▶ **Textauszug**:

So lautete der kalte Satz, den ein kommunistischer Funktionär am 10. Oktober 1945 an Paula Gräfin von der Schulenburg richtete. Der Moment war theatralisch, öffentlich inszeniert, als symbolische Machtübernahme über eine untergegangene Ordnung. Die Enteignung betraf nicht nur die landwirtschaftlichen Flächen – sie umfasste auch das gesamte Schloss, den Hausrat, die Möbel, Kunstsammlungen und das Familienarchiv. Sigurd beschreibt im Tagebuch:
"Die Verordnung nimmt das gesamte Hausinventar und anderes persönliches Vermögen (Anzüge, Wäsche; Schmuck) auf." "Auch der Landrat schreitet da nicht ein."
Kein Kunsttransport, keine Flucht
Im Gegensatz zu anderen ostdeutschen Gutsbesitzern wie Marion Gräfin Dönhoff, die 1945 mit dem Pferd über 1.200 Kilometer floh, oder Familien wie von der Groeben, von Arnim oder von Below, die Archive und Kunstwerke in Lastwagen über die Elbe schafften, entschied sich Sigurd bewusst, nicht zu fliehen und nichts außer Landes zu bringen. Sein Verhalten war ungewöhnlich – und in gewisser Weise konsequent.
Obwohl er ahnte, was kommen würde, vertraute er auf Verantwortung, Würde und Glauben. Im Rückblick wirkt diese Haltung zugleich heldenhaft und tragisch. Denn nahezu der gesamte Besitz wurde beschlagnahmt, manches entwendet, anderes durch Kommissionen geborgen und später an Museen und Archive verteilt. Erst nach der Wende gelangten Teile der Bestände (z. B. Gemälde, Archivmaterial) durch Rückübertragungen wieder nach Angern zurück.
Dass Sigurd Graf von der Schulenburg nicht bereits im Frühjahr 1945 floh – wie viele andere ostelbische Adlige –, hat mehrere, eng miteinander verwobene Gründe, die aus seiner Persönlichkeit, seiner sozialen Prägung und seiner religiös-moralischen Weltsicht hervorgehen:
1. Pflichtbewusstsein und Verwurzelung: Sigurd war tief im aristokratischen Pflichtethos verwurzelt. Als Majoratsherr, ehemaliger Offizier und Christ sah er sich in der Verantwortung gegenüber dem Familienbesitz, dem Dorf und seinen Vorfahren. Die Vorstellung, Haus, Hof und Menschen sich selbst zu überlassen, war für ihn moralisch kaum denkbar. In seinen Tagebüchern schreibt er:
„Möge Gott uns die Möglichkeit eines Neuaufbaus der geistig-wirtschaftlichen Existenz auf dem alten bewährten Grund und Boden geben.“ (Mai 1945)
2. Gottvertrauen statt Selbstrettung: Sigurd deutete das Ende des Dritten Reiches und die Umwälzungen der Nachkriegszeit im Lichte göttlicher Fügung. Für ihn war die Katastrophe eine göttliche Strafe für das gottlose Handeln des Nationalsozialismus – aber auch eine Chance auf geistige Erneuerung. Er glaubte, dass Standhalten und Treue zum Ort Teil eines göttlichen Plans seien:
„Mit Gott vorwärts und aufwärts – und sei es auch aus dem tiefsten Abgrund der Not!“ (22. Mai 1945)

▶ **Zu erledigende Aufgaben**:
A) Beantworten Sie anhand des Textauszugs diese Fragen:
(i) An welchem Tag richtete ein kommunistischer Funktionär den Satz an Paula Gräfin von der Schulenburg?
(ii) Über wie viele Kilometer floh Marion Gräfin Dönhoff 1945 mit dem Pferd?
(iii) Wann und auf welchem Weg gelangten Teile der Bestände wieder nach Angern zurück?
B) Übertragen Sie den Abschnitt des Textauszugs zwischen „2. Gottvertrauen statt“ und „(22. Mai 1945)“, beide eingeschlossen, Wort für Wort.
Die nachstehende Auflistung stammt aus einer anderen Quelle.

▶ **Folgende Daten**:
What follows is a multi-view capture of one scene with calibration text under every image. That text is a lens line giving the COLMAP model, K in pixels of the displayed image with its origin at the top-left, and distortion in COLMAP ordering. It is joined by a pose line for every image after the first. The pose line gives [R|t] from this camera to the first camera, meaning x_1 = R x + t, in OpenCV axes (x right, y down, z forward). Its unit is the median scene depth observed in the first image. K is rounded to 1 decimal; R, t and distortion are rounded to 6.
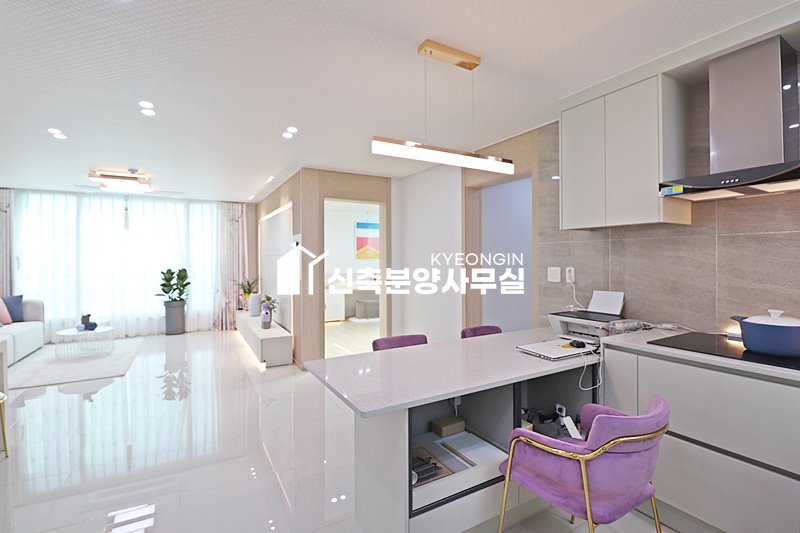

▶ **Lösungen**:
A)
(i) Am 10. Oktober 1945.
(ii) Über 1.200 Kilometer.
(iii) Erst nach der Wende, durch Rückübertragungen.

B)
2. Gottvertrauen statt Selbstrettung: Sigurd deutete das Ende des Dritten Reiches und die Umwälzungen der Nachkriegszeit im Lichte göttlicher Fügung. Für ihn war die Katastrophe eine göttliche Strafe für das gottlose Handeln des Nationalsozialismus – aber auch eine Chance auf geistige Erneuerung. Er glaubte, dass Standhalten und Treue zum Ort Teil eines göttlichen Plans seien:
„Mit Gott vorwärts und aufwärts – und sei es auch aus dem tiefsten Abgrund der Not!“ (22. Mai 1945)